Although it has never been an official event, Boxe Française Savate was featured as a demonstration sport in the 1924 Olympics, which were held in Paris, France and began to gain in popularity following such high profile exposure to large crowds. Rather than the colored belts which signify progress in martials arts (like Karate) that most people are familiar with, Savate uses the color of gloves to indicate a fighter’s proficiency and rank. Interestingly, Savate also has three different levels of competition, which are divided in the following way:
- Assault – This is the lowest level.
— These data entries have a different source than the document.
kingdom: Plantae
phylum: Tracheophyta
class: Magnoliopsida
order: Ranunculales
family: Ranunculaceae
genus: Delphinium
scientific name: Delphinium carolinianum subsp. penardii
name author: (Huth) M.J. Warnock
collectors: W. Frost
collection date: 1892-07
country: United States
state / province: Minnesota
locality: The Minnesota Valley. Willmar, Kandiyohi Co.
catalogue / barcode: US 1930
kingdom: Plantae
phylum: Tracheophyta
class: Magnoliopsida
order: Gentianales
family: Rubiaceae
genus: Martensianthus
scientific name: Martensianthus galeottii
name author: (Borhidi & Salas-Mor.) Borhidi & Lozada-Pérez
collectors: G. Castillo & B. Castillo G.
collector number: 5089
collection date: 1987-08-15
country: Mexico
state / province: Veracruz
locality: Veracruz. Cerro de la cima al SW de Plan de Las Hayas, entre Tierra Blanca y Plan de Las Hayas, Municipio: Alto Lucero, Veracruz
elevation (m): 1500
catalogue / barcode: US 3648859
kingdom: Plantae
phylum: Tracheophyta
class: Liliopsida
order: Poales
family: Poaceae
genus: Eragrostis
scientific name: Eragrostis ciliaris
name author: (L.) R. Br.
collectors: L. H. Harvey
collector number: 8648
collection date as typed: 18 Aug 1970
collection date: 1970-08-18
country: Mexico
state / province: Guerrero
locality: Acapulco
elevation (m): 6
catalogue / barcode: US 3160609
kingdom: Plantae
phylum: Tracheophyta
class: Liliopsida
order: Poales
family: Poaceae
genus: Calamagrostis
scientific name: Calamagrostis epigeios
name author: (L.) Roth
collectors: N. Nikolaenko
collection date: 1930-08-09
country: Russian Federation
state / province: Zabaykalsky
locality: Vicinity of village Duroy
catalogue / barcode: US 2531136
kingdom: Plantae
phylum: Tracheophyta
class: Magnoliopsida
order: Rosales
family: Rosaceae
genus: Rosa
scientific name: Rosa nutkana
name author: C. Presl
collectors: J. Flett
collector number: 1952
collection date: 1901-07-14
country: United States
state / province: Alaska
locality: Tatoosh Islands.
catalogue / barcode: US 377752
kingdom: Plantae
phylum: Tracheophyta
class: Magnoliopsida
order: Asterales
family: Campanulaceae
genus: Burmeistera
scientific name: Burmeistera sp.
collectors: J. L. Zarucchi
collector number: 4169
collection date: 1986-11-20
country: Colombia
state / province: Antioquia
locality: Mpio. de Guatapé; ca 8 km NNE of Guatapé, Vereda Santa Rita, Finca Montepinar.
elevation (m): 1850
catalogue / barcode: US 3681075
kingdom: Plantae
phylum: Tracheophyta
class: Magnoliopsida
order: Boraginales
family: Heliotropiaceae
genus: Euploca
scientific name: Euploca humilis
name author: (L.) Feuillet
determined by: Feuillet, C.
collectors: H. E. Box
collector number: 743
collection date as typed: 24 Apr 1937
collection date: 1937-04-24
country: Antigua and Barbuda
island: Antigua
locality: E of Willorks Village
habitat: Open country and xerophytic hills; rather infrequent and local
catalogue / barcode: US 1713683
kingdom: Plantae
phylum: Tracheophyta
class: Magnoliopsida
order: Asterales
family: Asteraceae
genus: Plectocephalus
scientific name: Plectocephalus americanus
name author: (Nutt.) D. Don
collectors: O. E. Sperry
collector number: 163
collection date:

Competitors are required to focus on their technique while making contact and can be penalized by the referee for using what they deem to be excessive force.
- Pre-Combat – Competitors are allowed to fight at full strength, but are required to wear protective gear, like mouth guards, helmets and shin guards.
- Combat – On the Combat level, which is the highest level of competition in Savate, competitors are allowed to fight at full strength, but are not allowed to wear protective gear other than mouth guards and groin protection.
Another notable style that has emerged in the last few decades is that of Dutch style kickboxing. Dutch Kickboxing, while similar to and even partially deriving from Muay Thai, is still considered to be a separate sport, mostly due to the differences in what is allowed in a fight.
The Dutch style places a heavy emphasis on agility and speed, making use of combinations like boxing blows delivered in a very rapid succession and then finished with low, powerful kicks. This style of kickboxing was developed in the Netherlands and blends not only the basic elements of Muay Thai, but Japanese kickboxing and a style of Karate called Kyokushin as well. The Dutch style also puts an increased amount of focus on head movement and footwork when compared to other styles of kickboxing.
While these three styles cover a lot of the basics of modern kickboxing, there are still countless options out there for anyone who is interested in learning more, from fun fitness routines to effective self defense techniques.